My impression is that everyone with a deep, weird model that I've encountered was overly biased in favor of their deep model (including you and Ben), but this seems sufficiently explained by "when you focus all your attention on one particular facet of reality, that facet looms much larger in your thinking, and other facets loom less large", with some amount of "their personality or circumstance biased them towards their model" (but, not to a degree that seems particularly weird or alarming).
Seeing "true reality" involves learning lots of deep models into narrow domains and then letting them settle.
[For context/frame, remember that it took Eliezer 2 years of blogging every day to get everyone up to speed on how to think in his frame. That's roughly the order-of-magnitude of effort that seems like you should expect to expend to explain a counterintuitive worldview to people]
In particular, a lot of the things that seem alarming to you (like, Givewell's use of numbers that seem wrong) is pretty well (but not completely) explained by "it's actually very counterintuitive to have the opinions you do about what reasonable numbers are." I have updated more towards your view on the matter, but a) it took me a couple years, b) it still doesn't seem very obvious to me. Drowning-Children-are-Rare is a plausible hypothesis but doesn't seem so overdetermined that anyone thinks otherwise must be deeply motivated or deceptive.
..........
#### Jobs
A – Output the comment on deep models from "My impression is" to "letting them settle.".
B – According to the comment on deep models, how long did Eliezer spend blogging every day to get everyone up to speed on how to think in his frame?
C – Take the comment on deep models further, picking up right after its final sentence.
The material is not needed for any of this.

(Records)
..........
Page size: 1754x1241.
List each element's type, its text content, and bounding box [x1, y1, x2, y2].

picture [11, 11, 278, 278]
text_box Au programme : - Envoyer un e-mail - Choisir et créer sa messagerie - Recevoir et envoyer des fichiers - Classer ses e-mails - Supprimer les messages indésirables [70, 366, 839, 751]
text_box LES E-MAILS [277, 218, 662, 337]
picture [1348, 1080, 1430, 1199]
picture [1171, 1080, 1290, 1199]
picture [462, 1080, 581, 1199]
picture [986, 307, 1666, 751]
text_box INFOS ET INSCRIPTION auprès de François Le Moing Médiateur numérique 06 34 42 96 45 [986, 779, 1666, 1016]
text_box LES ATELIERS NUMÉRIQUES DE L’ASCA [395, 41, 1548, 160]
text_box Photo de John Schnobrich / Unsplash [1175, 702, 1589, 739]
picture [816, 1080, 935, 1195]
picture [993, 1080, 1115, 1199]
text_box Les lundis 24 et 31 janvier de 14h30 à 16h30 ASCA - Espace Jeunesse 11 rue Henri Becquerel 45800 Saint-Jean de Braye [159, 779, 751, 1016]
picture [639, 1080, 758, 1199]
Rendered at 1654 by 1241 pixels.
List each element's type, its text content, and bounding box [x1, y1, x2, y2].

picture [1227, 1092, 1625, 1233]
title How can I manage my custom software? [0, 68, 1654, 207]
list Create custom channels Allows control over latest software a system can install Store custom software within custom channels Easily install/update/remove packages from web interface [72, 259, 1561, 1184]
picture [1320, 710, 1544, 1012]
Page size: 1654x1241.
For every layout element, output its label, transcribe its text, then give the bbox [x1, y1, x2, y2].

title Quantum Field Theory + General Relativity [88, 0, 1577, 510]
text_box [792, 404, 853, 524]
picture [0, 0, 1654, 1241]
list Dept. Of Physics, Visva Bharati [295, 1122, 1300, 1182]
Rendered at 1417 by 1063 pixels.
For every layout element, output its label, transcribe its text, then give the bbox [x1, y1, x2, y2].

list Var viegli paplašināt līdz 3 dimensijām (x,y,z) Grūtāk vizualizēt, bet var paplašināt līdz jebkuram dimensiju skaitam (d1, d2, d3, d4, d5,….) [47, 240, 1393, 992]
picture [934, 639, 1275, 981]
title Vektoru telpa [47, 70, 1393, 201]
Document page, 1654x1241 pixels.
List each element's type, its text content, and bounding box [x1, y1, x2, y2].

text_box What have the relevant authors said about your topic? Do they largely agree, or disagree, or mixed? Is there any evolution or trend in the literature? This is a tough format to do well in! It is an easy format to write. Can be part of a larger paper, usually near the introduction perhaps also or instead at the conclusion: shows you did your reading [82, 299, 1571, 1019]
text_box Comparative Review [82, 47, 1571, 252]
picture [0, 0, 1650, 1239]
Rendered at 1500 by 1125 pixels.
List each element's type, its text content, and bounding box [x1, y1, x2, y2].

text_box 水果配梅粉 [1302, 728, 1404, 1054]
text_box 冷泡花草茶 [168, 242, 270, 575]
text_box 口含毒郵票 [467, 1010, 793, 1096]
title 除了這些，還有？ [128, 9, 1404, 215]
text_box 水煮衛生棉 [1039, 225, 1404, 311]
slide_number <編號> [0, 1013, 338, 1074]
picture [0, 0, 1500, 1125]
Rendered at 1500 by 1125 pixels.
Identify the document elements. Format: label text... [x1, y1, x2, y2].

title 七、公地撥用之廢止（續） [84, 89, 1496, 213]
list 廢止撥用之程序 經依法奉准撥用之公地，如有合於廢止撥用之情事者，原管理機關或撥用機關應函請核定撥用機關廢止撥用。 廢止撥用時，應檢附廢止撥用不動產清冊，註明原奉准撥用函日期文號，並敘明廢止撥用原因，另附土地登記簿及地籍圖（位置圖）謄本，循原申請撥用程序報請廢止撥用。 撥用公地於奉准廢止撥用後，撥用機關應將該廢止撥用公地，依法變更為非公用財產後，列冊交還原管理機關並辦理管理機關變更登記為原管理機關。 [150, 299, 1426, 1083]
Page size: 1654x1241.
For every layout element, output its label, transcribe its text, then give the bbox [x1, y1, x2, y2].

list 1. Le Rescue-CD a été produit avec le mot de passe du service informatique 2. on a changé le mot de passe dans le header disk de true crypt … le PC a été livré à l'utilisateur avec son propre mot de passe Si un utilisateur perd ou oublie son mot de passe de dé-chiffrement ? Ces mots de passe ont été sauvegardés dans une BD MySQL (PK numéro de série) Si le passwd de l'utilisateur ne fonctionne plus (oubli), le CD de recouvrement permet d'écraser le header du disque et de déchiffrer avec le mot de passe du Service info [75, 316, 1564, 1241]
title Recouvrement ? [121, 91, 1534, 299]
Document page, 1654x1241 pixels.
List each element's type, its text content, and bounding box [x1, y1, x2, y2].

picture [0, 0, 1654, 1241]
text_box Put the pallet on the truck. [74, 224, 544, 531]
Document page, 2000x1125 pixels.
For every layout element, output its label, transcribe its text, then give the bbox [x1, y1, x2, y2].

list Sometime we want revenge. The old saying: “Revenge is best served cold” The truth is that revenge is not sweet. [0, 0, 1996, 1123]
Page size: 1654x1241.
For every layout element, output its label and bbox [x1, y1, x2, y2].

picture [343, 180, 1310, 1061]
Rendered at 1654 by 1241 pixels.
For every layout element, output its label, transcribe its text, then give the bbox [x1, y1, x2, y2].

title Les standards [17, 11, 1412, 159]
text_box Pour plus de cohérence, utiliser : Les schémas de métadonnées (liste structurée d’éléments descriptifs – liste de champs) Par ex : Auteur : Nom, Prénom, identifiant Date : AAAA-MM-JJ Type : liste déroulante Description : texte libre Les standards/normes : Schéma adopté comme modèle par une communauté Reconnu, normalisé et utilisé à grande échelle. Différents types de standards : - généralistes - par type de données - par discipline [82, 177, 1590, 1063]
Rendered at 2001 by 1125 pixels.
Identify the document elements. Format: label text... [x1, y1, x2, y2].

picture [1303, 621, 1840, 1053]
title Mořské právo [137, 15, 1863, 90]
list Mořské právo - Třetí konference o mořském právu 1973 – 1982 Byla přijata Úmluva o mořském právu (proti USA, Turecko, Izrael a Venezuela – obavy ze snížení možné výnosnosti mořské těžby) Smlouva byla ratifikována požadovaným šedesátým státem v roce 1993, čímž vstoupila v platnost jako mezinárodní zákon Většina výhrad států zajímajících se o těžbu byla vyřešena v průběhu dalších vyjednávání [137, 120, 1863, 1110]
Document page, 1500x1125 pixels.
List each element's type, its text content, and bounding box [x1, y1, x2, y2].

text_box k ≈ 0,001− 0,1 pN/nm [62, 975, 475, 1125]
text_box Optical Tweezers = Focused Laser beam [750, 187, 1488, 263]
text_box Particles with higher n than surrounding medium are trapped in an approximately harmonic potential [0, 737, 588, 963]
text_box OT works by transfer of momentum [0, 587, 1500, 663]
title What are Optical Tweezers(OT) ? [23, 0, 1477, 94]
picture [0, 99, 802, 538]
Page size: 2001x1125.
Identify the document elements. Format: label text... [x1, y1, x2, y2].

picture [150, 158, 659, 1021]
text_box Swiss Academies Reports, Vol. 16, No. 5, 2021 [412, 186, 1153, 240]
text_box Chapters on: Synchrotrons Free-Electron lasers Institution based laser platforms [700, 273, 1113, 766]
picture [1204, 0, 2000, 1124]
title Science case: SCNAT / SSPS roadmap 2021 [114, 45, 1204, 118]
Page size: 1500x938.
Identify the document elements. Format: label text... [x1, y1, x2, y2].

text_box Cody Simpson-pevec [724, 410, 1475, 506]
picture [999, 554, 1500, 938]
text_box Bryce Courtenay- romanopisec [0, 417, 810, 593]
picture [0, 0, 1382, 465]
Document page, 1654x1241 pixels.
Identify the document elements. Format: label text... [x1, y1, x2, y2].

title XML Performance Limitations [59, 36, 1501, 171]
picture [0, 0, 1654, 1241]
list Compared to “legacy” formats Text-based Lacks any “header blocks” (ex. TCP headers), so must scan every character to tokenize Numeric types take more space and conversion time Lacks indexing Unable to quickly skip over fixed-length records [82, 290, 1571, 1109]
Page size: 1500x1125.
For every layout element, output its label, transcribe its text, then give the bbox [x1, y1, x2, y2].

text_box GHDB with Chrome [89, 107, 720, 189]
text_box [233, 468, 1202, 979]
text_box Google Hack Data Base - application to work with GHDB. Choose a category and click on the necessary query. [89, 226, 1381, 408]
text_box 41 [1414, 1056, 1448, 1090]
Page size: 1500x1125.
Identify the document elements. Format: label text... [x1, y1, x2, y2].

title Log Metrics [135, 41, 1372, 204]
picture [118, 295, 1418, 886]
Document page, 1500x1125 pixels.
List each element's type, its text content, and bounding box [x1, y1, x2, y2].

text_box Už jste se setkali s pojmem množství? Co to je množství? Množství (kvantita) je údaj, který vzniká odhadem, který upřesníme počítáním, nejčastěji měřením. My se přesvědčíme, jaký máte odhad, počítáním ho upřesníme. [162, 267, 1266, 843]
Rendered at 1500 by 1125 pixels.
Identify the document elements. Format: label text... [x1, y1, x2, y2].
..........
#### Results in order
A –
My impression is that everyone with a deep, weird model that I've encountered was overly biased in favor of their deep model (including you and Ben), but this seems sufficiently explained by "when you focus all your attention on one particular facet of reality, that facet looms much larger in your thinking, and other facets loom less large", with some amount of "their personality or circumstance biased them towards their model" (but, not to a degree that seems particularly weird or alarming).
Seeing "true reality" involves learning lots of deep models into narrow domains and then letting them settle.

B – Roughly 2 years.

C –
I'm not saying this applies across the board. I can think of several people in EA or rationalist space who seem motivated in important ways. My sense of deep models specifically comes from the combination of "the deep model is presented to me when I inquire about it, and makes sense", and "they have given enough costly signals of trustworthiness that I'm willing to give them the benefit of the doubt."
I have updated over the past couple years on how bad "PR management" and diplomacy are for your ability to think, and I appreciate the cost a bit more, but it still seems less than the penalties you get for truthseeking when people feel unsafe.
I have (low confidence) models that seem fairly different from Ben (and I assume your) model of what exactly early LessWrong was like, and what happened to it. This is complicated and I think beyond scope for this comment.
Unknown Unknowns, and model-uncertainty. I'm not actually that worried about scissor-attacks, and I'm not sure how confident I am about many of the previous models. But they are all worrisome enough that I think caution is warranted.
"Regular" Cruxes
Many of the above bullet-points are cruxy and suggest natural crux-reframes. I'm going to go into some detail for a few:
I could imagine learning that my priors on "deep model divergence" vs "nope, they're just really deceptive" are wrong. I don't actually have all that many data points to have longterm confidence here. It's just that so far, most of the smoking guns that have been presented to me didn't seem very definitive.
The concrete observations that would shift this are "at least one of the people that I have trusted turns out to have a smoking gun that makes me think their deep model was highly motivated" [I will try to think privately about what concrete examples of this might be, to avoid a thing where I confabulate justifications in realtime.]
It might be a lot easier than I think to create a public truthseeking space that remains sane in the face of money and politics. Relatedly, I might be overly worried about the risk of destroying longterm ability to talk-about-politics-sanely.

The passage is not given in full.